◆ TASKS AND EXERCISES ◆
**1)** In the article on the Legionnaires' disease lawsuits, shorten the paragraph beginning "The Department of Health had started monitoring" into a bulleted list that keeps its main facts.
**2)** Retype the passage of the article on the Legionnaires' disease lawsuits from "Harford, P.C. has" up to and including "of Legionnaires’ disease.".
**3)** Write what comes next in the article on the Legionnaires' disease lawsuits, picking up after its final sentence.

◆ EXTRACTED TEXT ◆
Harford, P.C. has filed two more lawsuits this week on behalf of Manhattan residents who were catastrophically sickened during last year’s Legionnaires’ disease outbreak in Washington Heights. The complaints, filed in New York County state court, allege both claimants were exposed to Legionella bacteria released from the cooling tower at the Sugar Hill Project.
The Sugar Hill Project is a mixed-use building located in Upper Manhattan located at the corner of West 155th Street and St. Nicolas Avenue. It is the first building in New York City history to be identified by the Department of Health as the source responsible for two separate clusters of Legionnaires’ disease.
The Department of Health had started monitoring the Sugar Hill Project since the first outbreak last July and August, when 27 area residents were sickened, 25 were hospitalized, and one died. The DOHMH investigation also pinpointed the Sugar Hill Project cooling tower as the “most likely” source for that outbreak.

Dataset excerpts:
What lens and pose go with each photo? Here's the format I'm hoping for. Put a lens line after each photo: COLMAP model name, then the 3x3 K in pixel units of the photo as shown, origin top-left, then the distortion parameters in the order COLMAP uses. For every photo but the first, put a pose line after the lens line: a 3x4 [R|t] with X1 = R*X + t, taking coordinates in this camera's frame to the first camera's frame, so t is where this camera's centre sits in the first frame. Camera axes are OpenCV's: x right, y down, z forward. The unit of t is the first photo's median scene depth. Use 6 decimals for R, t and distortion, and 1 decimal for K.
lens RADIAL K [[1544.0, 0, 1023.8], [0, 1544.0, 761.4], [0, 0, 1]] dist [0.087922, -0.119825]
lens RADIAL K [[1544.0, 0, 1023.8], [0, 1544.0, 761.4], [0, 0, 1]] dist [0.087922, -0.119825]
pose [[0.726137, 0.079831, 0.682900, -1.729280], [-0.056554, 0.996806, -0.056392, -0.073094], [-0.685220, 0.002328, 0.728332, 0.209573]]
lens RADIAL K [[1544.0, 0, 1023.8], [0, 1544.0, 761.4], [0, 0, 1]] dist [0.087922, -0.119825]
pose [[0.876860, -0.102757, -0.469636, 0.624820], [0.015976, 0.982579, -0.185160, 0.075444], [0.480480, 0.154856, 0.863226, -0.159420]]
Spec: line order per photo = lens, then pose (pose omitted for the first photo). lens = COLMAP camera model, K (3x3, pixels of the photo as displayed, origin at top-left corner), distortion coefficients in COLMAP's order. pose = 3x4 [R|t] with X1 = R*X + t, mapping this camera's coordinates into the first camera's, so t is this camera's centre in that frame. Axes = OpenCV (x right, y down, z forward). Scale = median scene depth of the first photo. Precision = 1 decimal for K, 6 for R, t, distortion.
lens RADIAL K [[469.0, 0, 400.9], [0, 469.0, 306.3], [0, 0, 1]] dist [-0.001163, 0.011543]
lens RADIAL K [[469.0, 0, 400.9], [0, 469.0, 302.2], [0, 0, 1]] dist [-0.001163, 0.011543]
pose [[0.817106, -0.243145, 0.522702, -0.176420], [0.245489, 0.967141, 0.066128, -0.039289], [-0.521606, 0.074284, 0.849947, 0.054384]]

◆ WRITTEN ANSWERS ◆
**1)**
- The Department of Health has monitored the Sugar Hill Project since the first outbreak last July and August.
- That outbreak sickened 27 area residents, put 25 in the hospital and killed one.
- The DOHMH investigation named the Sugar Hill Project cooling tower as the "most likely" source of that outbreak.

**2)**
Harford, P.C. has filed two more lawsuits this week on behalf of Manhattan residents who were catastrophically sickened during last year’s Legionnaires’ disease outbreak in Washington Heights. The complaints, filed in New York County state court, allege both claimants were exposed to Legionella bacteria released from the cooling tower at the Sugar Hill Project.
The Sugar Hill Project is a mixed-use building located in Upper Manhattan located at the corner of West 155th Street and St. Nicolas Avenue. It is the first building in New York City history to be identified by the Department of Health as the source responsible for two separate clusters of Legionnaires’ disease.

**3)**
In early October, the Department of Health began another outbreak of Legionnaires’ disease cases in the Lower Washington Heights neighborhood of Manhattan, which produced 32 illnesses; 30 hospitalizations, and one death. It subsequently issued a news release stating that it “has identified the cooling tower at the Sugar Hill Project as the likely source of this [outbreak].”
Legionnaires’ disease is a severe form of pneumonia contracted by breathing in tiny droplets (mist or vapor) of water contaminated with Legionella bacteria. The disease usually develops two to 14 days after exposure to the bacteria. Symptoms usually begin with headaches, muscle pain, chills, and a fever, and by the second or third day can worsen to include a cough, shortness of breath, chest pain, gastrointestinal problems, and mental confusion.